Sunday, March 13, 2022

LENT FOR THE WHOLE WORLD

 

The world is being carried along on a rushing torrent of events which are beyond human control.  Armageddon seems to be approaching in one form or another. However, there is one power available to change the course of events and to support us in the great crises of life, and that is the power of prayer.  

Due to the crises in the Ukraine, which has the whole world reeling with worry, I would like to focus this Lent on the physical suffering of Jesus  in His last hours. We have in past Blogs seen the  Isenheim Altarpiece by Grünewald, which is a good place to start our meditation for a most difficult Lent for the world.

Bishop Robert Barron  (Los Angeles) said of  this piece , “What is, for me, most disturbing are the shut eyes and the gaping mouth: this Christ is no longer seeing or speaking; He is simply lost in the terror of the moment.”  
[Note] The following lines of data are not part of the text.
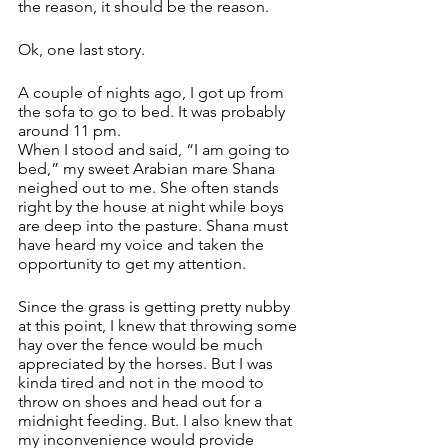
the reason, it should be the reason. 
Ok, one last story. 
A couple of nights ago, I got up from 
the sofa to go to bed. It was probably 
around 11 pm.
When I stood and said, “I am going to 
bed,” my sweet Arabian mare Shana 
neighed out to me. She often stands 
right by the house at night while boys 
are deep into the pasture. Shana must 
have heard my voice and taken the 
opportunity to get my attention.
Since the grass is getting pretty nubby 
at this point, I knew that throwing some 
hay over the fence would be much 
appreciated by the horses. But I was 
kinda tired and not in the mood to 
throw on shoes and head out for a 
midnight feeding. But. I also knew that 
my inconvenience would provide 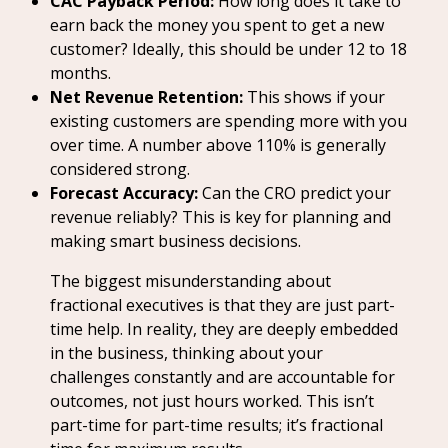
CAC Payback Period:
How long does it take to
earn back the money you spent to get a new
customer? Ideally, this should be under 12 to 18
months.
Net Revenue Retention:
This shows if your
existing customers are spending more with you
over time. A number above 110% is generally
considered strong.
Forecast Accuracy:
Can the CRO predict your
revenue reliably? This is key for planning and
making smart business decisions.
The biggest misunderstanding about
fractional executives is that they are just part-
time help. In reality, they are deeply embedded
in the business, thinking about your
challenges constantly and are accountable for
outcomes, not just hours worked. This isn’t
part-time for part-time results; it’s fractional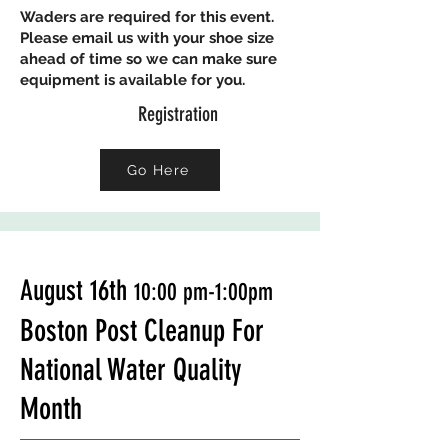
Waders are required for this event.
Please email us with your shoe size
ahead of time so we can make sure
equipment is available for you.
Registration
Go Here
August 16th
10:00 p
m-1:00pm
Boston Post Cleanup For
National Water Quality
Month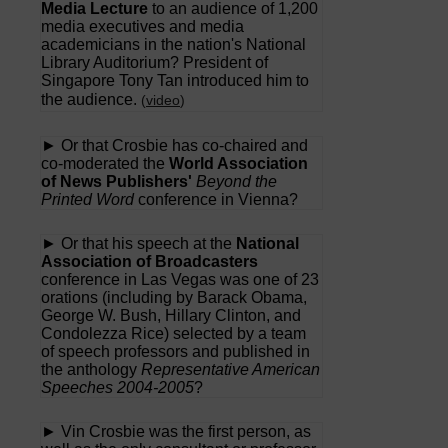
Media Lecture
to an audience of 1,200
media executives and media
academicians in the nation's National
Library Auditorium? President of
Singapore Tony Tan introduced him to
the audience.
(
video
)
► Or that Crosbie has co-chaired and
co-moderated the
World Association
of News Publishers'
Beyond the
Printed Word
conference in Vienna?
► Or that his speech at the
National
Association of Broadcasters
conference in Las Vegas was one of 23
orations (including by Barack Obama,
George W. Bush, Hillary Clinton, and
Condolezza Rice) selected by a team
of speech professors and published in
the anthology
Representative American
Speeches 2004-2005
?
► Vin Crosbie was the first person, as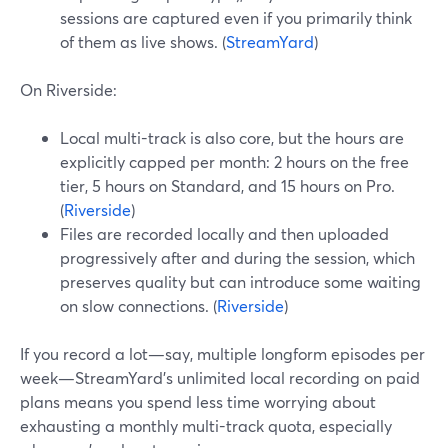
sessions are captured even if you primarily think
of them as live shows. (
StreamYard
)
On Riverside:
Local multi-track is also core, but the hours are
explicitly capped per month: 2 hours on the free
tier, 5 hours on Standard, and 15 hours on Pro.
(
Riverside
)
Files are recorded locally and then uploaded
progressively after and during the session, which
preserves quality but can introduce some waiting
on slow connections. (
Riverside
)
If you record a lot—say, multiple longform episodes per
week—StreamYard’s unlimited local recording on paid
plans means you spend less time worrying about
exhausting a monthly multi-track quota, especially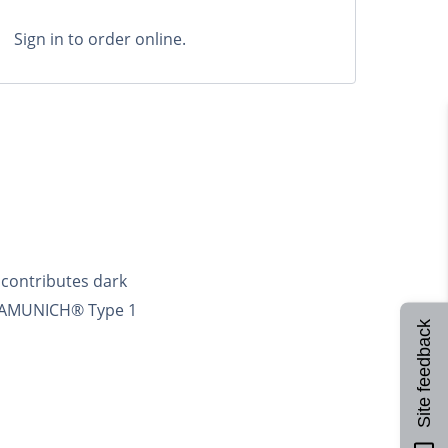
Sign in to order online.
contributes dark
CARAMUNICH® Type 1
Site feedback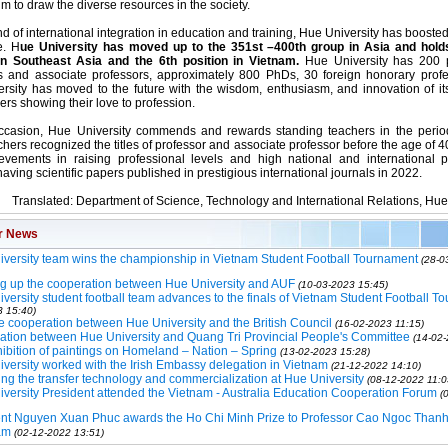
im to draw the diverse resources in the society.
nd of international integration in education and training, Hue University has boosted
e. H
ue University has moved up to the 351st –400th group in Asia and hold
in Southeast Asia and the 6th position in Vietnam.
Hue University has 200 
s and associate professors, approximately 800 PhDs, 30 foreign honorary profes
rsity has moved to the future with the wisdom, enthusiasm, and innovation of its
ers showing their love to profession.
ccasion, Hue University commends and rewards standing teachers in the perio
hers recognized the titles of professor and associate professor before the age of 4
evements in raising professional levels and high national and international p
aving scientific papers published in prestigious international journals in 2022.
Translated: Department of Science, Technology and International Relations, Hue
r News
versity team wins the championship in Vietnam Student Football Tournament
(28-0
g up the cooperation between Hue University and AUF
(10-03-2023 15:45)
versity student football team advances to the finals of Vietnam Student Football T
3 15:40)
 cooperation between Hue University and the British Council
(16-02-2023 11:15)
tion between Hue University and Quang Tri Provincial People's Committee
(14-02-
ibition of paintings on Homeland – Nation – Spring
(13-02-2023 15:28)
versity worked with the Irish Embassy delegation in Vietnam
(21-12-2022 14:10)
ng the transfer technology and commercialization at Hue University
(08-12-2022 11:0
versity President attended the Vietnam - Australia Education Cooperation Forum
(
ent Nguyen Xuan Phuc awards the Ho Chi Minh Prize to Professor Cao Ngoc Thanh
am
(02-12-2022 13:51)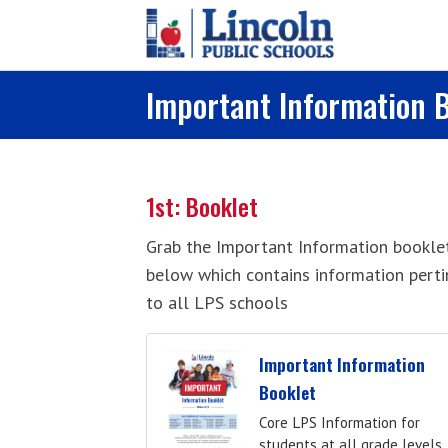
Skip to main content
Important Information 
1st: Booklet
Grab the Important Information bookle
below which contains information perti
to all LPS schools
Important Information
Booklet
Core LPS Information for
students at all grade levels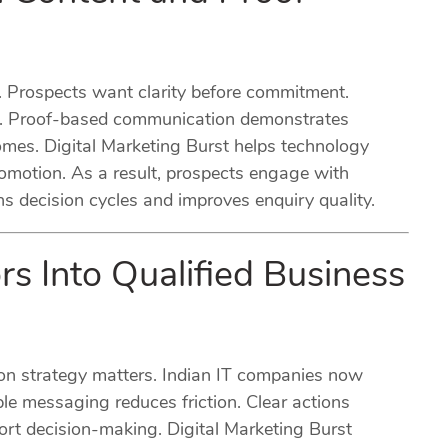
n. Prospects want clarity before commitment.
rly. Proof-based communication demonstrates
omes. Digital Marketing Burst helps technology
omotion. As a result, prospects engage with
 decision cycles and improves enquiry quality.
rs Into Qualified Business
ion strategy matters. Indian IT companies now
ple messaging reduces friction. Clear actions
t decision-making. Digital Marketing Burst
This work, is for me  the masterpiece which most  expresses for us the suffering of Jesus.  This haunting work  was never meant to just be looked at  as a piece of art, but rather it  was meant to be a means of worship, speaking to a people  suffering in extreme pain and facing  death. The painting was supposed to prepare people to bear their sufferings, facing death with their faith intact.  

At the Isenheim hospital, the Antonine monks devoted themselves to the care of sick and dying peasants, many of them suffering from the effects of ergotism, a disease caused by consuming rye grain infected with fungus. Ergotism, popularly known as St. Anthony’s fire, caused hallucinations and skin infection, and attacked the central nervous system, eventually leading to death. 

This depiction of the suffering Jesus, shows the violence and ugliness of crucifixion.  The darkness and despair of this painting is prophetic of the brokenness of the Church in its day but also of our world today - a brokenness which seems beyond repair except for the Resurrection.  But when one gazes upon this scene one does not yet know what is ahead.

The black background, vacant of any form, perhaps gives us the impression of Jesus' forsakenness by His Father, yet is the means  of bringing Him into the foreground- closer to us. We have nowhere else to look other than  His  broken body.